About Morphing Hints

Harmony's Morphing tool allows you to control your morphing sequence in many ways. One of those ways is to place hints to ensure Harmony morphs your drawings the way you intended.

Hints are points that are placed in both the source and destination drawings to associate zones and lines between the two drawings. They are used to fix errors in the way Harmony morphs drawings, such as a line that is not following the colour fill zone, or when a part of your source drawing doesn't morph into its corresponding part of the destination drawing. By default, Harmony will associate a corner or a point in the source drawing with the nearest corner or point in the destination drawing. Hence, hints quickly become necessary if the shape being morphed or its movement is complex.

Hints always exist on both the source and destination drawing. When you create a hint on either drawing in a morph, a corresponding hint will automatically appear on the other drawing. The same principle applies if you delete a hint.

The key to placing your hints is to put them where the biggest problem is. Fix the largest distortions first, this may also fix the smaller ones at the same time.

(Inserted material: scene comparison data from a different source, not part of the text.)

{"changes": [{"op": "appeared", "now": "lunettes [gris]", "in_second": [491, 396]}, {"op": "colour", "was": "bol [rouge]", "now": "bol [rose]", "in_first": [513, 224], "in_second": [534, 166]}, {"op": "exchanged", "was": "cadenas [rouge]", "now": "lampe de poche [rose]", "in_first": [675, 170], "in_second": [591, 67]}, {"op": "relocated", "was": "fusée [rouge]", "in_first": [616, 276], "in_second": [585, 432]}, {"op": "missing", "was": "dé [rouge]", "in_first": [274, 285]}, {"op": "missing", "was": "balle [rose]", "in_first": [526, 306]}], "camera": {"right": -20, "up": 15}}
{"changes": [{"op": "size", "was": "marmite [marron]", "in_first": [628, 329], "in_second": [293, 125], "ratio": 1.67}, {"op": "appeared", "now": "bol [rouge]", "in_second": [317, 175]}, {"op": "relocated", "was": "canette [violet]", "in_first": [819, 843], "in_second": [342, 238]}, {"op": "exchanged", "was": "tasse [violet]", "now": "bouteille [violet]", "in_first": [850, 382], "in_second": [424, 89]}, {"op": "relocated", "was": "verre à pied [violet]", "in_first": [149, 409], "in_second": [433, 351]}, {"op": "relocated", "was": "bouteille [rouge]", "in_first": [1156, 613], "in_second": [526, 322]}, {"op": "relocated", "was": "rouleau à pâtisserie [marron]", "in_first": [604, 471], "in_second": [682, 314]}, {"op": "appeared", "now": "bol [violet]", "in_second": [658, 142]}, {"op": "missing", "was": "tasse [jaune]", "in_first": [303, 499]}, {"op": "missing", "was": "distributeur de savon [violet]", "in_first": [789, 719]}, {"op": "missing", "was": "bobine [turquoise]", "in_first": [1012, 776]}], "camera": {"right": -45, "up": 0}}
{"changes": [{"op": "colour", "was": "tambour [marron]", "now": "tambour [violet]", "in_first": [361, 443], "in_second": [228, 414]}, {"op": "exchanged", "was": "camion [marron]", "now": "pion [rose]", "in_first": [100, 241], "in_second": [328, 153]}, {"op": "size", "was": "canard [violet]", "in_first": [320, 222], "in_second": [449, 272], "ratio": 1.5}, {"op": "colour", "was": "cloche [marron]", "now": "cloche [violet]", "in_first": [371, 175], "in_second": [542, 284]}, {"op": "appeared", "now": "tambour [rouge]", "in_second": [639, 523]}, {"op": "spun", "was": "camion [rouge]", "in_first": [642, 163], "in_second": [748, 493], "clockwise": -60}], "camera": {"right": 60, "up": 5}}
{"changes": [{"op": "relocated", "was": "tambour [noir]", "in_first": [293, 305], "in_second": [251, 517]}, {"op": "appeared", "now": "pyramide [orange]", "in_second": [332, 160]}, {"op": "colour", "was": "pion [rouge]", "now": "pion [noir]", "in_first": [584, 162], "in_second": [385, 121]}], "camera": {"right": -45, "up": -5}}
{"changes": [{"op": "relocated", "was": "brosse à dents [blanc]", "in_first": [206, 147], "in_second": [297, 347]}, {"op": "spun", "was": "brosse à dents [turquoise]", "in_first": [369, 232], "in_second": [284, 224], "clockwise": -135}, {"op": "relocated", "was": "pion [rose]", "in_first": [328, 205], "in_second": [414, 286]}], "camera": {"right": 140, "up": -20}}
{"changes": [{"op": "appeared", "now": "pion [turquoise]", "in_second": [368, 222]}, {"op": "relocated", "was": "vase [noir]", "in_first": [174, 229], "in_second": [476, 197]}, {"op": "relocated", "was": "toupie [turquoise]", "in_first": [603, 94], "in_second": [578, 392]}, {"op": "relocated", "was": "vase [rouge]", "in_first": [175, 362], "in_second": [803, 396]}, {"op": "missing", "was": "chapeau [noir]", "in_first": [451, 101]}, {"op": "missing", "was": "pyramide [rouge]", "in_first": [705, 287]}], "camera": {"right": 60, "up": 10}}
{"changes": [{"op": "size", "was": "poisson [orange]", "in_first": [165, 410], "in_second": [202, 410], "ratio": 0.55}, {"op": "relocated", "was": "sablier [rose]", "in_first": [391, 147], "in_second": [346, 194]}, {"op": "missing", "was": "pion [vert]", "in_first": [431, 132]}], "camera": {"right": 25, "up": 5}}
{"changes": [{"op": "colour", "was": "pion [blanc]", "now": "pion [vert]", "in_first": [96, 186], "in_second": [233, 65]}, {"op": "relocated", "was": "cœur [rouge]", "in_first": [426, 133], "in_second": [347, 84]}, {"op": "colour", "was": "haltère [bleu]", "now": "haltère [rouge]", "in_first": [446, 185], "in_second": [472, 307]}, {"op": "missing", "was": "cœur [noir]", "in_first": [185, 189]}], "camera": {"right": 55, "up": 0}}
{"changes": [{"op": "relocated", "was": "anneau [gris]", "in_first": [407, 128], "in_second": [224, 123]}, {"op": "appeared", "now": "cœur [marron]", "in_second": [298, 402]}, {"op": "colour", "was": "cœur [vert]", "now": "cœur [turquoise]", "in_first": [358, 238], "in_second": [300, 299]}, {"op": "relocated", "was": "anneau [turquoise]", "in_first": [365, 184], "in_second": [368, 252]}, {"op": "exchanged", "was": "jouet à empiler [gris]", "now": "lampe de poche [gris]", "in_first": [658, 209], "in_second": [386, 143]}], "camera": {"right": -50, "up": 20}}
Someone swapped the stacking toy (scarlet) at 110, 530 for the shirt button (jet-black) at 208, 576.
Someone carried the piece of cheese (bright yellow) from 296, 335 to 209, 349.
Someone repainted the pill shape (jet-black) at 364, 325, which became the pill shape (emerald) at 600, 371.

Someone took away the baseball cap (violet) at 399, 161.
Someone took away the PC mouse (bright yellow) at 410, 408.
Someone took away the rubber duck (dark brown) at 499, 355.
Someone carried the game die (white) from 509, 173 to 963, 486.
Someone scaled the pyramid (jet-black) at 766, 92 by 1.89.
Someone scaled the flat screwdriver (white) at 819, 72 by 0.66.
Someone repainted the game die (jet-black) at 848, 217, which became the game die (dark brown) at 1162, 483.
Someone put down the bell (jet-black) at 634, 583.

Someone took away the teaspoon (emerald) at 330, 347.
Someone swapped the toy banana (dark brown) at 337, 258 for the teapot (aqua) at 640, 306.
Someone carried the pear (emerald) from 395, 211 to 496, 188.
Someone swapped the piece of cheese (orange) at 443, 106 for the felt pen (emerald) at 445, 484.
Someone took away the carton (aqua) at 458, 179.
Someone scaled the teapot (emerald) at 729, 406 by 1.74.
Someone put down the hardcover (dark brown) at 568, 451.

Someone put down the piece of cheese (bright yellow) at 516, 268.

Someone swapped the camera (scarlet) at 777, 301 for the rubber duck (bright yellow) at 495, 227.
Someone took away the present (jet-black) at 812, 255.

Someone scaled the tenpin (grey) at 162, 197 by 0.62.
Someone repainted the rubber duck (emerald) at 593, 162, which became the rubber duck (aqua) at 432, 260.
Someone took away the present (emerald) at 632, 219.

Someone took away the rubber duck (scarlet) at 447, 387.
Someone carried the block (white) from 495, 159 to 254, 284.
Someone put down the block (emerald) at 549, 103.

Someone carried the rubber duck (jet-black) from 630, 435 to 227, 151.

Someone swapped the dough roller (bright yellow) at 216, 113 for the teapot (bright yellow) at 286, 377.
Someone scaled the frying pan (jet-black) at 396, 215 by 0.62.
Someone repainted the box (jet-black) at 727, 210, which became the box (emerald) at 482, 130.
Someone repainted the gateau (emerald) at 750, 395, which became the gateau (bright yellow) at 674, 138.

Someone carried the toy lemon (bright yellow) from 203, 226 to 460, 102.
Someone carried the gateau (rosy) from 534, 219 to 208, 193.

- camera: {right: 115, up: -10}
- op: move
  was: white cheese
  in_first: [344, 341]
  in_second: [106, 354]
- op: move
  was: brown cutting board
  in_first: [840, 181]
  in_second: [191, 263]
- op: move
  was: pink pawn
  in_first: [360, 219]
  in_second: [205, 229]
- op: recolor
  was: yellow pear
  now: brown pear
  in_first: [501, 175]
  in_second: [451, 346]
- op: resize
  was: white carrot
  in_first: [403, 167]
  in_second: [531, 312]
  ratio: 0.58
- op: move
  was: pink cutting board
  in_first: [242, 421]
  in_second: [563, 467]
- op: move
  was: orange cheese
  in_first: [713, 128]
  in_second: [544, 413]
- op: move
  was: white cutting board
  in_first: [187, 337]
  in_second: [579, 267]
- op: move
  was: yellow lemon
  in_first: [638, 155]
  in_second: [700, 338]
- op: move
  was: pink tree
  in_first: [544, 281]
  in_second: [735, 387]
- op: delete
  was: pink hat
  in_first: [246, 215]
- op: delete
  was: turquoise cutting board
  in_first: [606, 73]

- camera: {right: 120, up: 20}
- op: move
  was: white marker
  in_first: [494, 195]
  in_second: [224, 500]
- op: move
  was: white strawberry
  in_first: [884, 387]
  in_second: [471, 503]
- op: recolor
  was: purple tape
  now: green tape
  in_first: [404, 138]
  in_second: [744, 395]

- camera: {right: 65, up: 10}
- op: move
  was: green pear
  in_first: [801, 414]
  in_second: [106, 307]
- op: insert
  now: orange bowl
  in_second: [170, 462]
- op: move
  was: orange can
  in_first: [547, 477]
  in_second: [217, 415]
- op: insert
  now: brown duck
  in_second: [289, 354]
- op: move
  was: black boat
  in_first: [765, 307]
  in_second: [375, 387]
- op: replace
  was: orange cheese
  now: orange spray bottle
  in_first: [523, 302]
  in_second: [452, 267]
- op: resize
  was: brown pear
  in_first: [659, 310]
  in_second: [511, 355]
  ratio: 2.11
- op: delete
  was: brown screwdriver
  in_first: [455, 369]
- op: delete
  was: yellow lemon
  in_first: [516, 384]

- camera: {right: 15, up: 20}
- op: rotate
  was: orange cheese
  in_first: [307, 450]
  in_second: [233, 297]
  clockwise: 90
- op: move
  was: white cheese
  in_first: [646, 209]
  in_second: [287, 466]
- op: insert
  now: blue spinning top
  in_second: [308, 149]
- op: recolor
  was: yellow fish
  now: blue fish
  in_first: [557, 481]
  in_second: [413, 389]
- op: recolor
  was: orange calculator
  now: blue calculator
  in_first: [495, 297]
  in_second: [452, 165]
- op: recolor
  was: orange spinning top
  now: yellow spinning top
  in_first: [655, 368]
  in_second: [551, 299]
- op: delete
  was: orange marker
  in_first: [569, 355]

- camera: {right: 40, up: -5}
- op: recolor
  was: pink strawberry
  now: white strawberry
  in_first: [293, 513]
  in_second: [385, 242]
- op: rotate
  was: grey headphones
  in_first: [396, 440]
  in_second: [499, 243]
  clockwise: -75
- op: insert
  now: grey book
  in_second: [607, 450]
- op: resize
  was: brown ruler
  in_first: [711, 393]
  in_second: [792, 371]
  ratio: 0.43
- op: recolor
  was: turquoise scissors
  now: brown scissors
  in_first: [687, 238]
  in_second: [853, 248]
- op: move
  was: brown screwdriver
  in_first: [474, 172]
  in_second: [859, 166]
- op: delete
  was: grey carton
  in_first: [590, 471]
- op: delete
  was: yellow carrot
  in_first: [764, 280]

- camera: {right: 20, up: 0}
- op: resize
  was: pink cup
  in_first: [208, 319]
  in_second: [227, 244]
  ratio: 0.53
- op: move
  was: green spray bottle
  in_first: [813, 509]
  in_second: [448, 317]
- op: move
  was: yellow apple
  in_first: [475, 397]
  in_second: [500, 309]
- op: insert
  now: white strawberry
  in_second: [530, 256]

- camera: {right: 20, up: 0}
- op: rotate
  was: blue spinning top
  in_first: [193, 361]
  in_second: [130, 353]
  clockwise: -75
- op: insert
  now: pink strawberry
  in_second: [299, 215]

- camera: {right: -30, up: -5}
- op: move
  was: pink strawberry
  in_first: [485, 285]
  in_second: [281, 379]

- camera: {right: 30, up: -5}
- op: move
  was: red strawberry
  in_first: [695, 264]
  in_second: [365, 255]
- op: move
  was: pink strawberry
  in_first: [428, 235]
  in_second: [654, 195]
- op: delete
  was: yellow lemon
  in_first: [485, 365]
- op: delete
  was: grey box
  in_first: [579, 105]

Do not add too many hints, this is a common mistake when morphing, it takes some practice to learn how to correctly use and place hints.

If you are morphing two sequences in a row, you will have to create a different set of hint points for each sequence.

Morphing two sequences in a row requires three drawings: 1, 2 and 3. Using these three drawings you create two morphing sequences; one sequence between drawings 1 and 2, and a second sequence between drawings 2 and 3.

NOTE: Each morphing sequence has its own set of parameters and hints. This means that Drawing 2 will have a set of hints for the first sequence and another set for the second sequence. The two sets of hints will not show at the same time. Each set of hints that appears always corresponds to the morphing sequence you are working on.